• _Texte source_

Portzamparc au rythme carioca

Par Sophie Flouquet · Le Journal des Arts

Le 17 mars 2009 - 898 mots

Malgré les polémiques, l’architecte français inaugurera cet été, dans le cadre de l’« Année de la France au Brésil », la monumentale Cidade da Musica de Rio.

ll est des programmes qui collent à la peau des architectes. Même au Brésil, Christian de Portzamparc est désormais considéré comme le bâtisseur des Cités de la musique, vaisseaux monumentaux consacrés à la musique et conçus dans le sillage du précédent parisien de la Villette, inauguré en 1995 (lire p. 18). C’est d’ailleurs grâce à cette compétence que l’architecte français, introduit par son épouse brésilienne auprès des autorités de Rio, a décroché la commande sans passer par la procédure du concours. Son projet est aussi celui de la démesure : en superficie (90 000 mètres carrés de surface brute) ou matériaux (8 000 tonnes d’acier et 65 000 mètres cubes de béton). Données auxquelles s’ajoutent un calendrier resserré finalement contrarié par l’organisation des Jeux panaméricains (2007), et une architecture sculpturale dont le coût exorbitant a servi de pomme de discorde lors des dernières élections municipales, en octobre 2008. Un épilogue fâcheux ayant pour conséquence une longue interruption du chantier, qui n’aura été, finalement, que l’un des nombreux épisodes de cette saga brésilienne.

Recréer la mangrove
C’est en 2001 que l’architecte rencontre le maire de l’époque, César Maïa, et son secrétaire à la culture, Ricardo Macieira. L’idée était alors de créer une Cité de la musique, « Cidade da Musica », pour accueillir l’Orchestre symphonique du Brésil. Sollicité par l’édile pour transformer un projet conçu dans les années 1950 par Alfonso Eduardo Reidy, figure de l’architecture locale, Portzamparc décline l’offre. Mais le maire a une autre idée en tête. Alors que le projet d’antenne du Musée Guggenheim, dessiné par Jean Nouvel, est abandonné, la Cité de la musique va récupérer une partie de son programme pour devenir un véritable pôle multiculturel associant salles de concert, lieux d’exposition, salles de cinéma, médiathèque et commerces. Plutôt qu’un centre-ville saturé, le maire choisit pour son édification le site de la plaine Barra da Tijuca, plaine humide longue d’une quinzaine de kilomètres située là où la mer s’écarte des montagnes. Jadis occupée par la mangrove, ce quartier qui s’est urbanisé en moins de vingt ans manque alors de symbole architectural. Portzamparc s’en chargera, au croisement de deux avenues percées trente ans plus tôt par l’urbaniste visionnaire Lúcio Costa.

[Données enregistrées]
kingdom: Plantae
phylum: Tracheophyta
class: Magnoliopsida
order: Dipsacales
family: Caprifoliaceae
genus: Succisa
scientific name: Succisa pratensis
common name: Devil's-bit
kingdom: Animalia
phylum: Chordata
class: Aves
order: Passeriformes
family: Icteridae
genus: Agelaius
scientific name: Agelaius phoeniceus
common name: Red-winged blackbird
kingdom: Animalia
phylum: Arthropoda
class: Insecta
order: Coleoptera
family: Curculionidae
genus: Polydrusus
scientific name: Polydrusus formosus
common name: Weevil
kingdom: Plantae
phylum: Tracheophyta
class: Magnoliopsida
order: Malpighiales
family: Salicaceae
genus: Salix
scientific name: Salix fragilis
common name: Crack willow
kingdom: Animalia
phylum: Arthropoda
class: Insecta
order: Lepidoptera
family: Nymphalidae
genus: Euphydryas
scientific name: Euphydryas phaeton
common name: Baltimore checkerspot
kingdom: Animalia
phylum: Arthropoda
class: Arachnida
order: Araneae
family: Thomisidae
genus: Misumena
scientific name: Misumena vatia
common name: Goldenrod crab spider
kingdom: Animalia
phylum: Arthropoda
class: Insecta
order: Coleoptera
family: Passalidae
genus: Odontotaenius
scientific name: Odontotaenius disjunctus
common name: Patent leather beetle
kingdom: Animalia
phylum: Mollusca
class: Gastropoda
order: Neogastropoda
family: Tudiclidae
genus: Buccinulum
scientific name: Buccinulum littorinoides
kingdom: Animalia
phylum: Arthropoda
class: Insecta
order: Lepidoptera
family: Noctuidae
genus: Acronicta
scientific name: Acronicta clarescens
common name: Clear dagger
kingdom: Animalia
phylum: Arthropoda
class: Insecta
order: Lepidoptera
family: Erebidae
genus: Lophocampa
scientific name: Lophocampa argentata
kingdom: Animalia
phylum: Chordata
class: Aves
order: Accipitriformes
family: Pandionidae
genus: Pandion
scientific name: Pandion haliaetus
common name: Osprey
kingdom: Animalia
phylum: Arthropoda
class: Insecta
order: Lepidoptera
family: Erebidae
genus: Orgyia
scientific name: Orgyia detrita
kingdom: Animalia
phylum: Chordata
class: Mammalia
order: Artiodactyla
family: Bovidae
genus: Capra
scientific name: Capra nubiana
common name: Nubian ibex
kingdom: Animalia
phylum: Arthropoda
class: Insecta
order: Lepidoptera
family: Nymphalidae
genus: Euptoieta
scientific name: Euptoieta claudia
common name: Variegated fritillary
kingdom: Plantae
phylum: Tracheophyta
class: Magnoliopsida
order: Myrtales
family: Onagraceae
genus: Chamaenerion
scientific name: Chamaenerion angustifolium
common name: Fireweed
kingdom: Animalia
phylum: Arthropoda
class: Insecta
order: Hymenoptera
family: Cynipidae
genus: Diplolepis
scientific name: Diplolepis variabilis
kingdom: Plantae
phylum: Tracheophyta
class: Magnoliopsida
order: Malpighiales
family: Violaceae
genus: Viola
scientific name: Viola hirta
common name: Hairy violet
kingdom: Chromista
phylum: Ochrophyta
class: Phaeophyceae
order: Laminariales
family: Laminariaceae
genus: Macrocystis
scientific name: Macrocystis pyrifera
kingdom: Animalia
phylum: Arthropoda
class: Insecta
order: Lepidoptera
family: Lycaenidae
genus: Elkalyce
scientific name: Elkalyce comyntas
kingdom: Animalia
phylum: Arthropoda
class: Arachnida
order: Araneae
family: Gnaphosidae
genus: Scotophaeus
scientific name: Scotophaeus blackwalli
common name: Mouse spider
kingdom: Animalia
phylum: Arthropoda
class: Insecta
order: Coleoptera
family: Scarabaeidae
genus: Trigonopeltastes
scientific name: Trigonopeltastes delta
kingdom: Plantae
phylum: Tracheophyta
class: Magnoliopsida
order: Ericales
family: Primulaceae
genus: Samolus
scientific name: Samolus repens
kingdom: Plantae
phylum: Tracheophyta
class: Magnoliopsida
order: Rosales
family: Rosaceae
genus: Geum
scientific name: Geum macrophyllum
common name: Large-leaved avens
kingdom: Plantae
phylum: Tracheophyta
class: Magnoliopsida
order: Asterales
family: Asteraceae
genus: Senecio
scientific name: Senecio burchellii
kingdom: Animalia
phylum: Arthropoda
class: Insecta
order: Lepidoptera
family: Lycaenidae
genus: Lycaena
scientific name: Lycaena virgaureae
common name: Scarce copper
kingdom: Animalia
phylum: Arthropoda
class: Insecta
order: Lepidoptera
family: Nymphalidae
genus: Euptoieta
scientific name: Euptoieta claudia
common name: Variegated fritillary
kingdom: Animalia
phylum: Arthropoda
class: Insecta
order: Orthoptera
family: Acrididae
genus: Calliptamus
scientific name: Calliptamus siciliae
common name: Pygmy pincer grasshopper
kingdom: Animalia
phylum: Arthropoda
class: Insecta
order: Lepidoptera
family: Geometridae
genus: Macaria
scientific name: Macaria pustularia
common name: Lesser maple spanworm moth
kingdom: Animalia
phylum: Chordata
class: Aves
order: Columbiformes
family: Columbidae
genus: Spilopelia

• _À faire_
1) Pour chacune des affirmations suivantes, dites par oui ou par non si elle est conforme à l'article sur la Cité de la musique de Rio, et citez à l'identique les mots de l'article qui tranchent. (a) Portzamparc a obtenu la commande à l'issue d'un concours. (b) Le projet mobilise 8 000 tonnes d'acier. (c) Portzamparc a accepté de transformer le projet conçu par Alfonso Eduardo Reidy.
2) Recopiez sans rien changer le passage de l'article sur la Cité de la musique de Rio, de « Malgré les polémiques, l’architecte » à « Musica de Rio. ».

• _Liste des corrigés_
1)
(a) Non : « a décroché la commande sans passer par la procédure du concours ».
(b) Oui : « 8 000 tonnes d’acier ».
(c) Non : « Portzamparc décline l’offre ».

2)
Malgré les polémiques, l’architecte français inaugurera cet été, dans le cadre de l’« Année de la France au Brésil », la monumentale Cidade da Musica de Rio.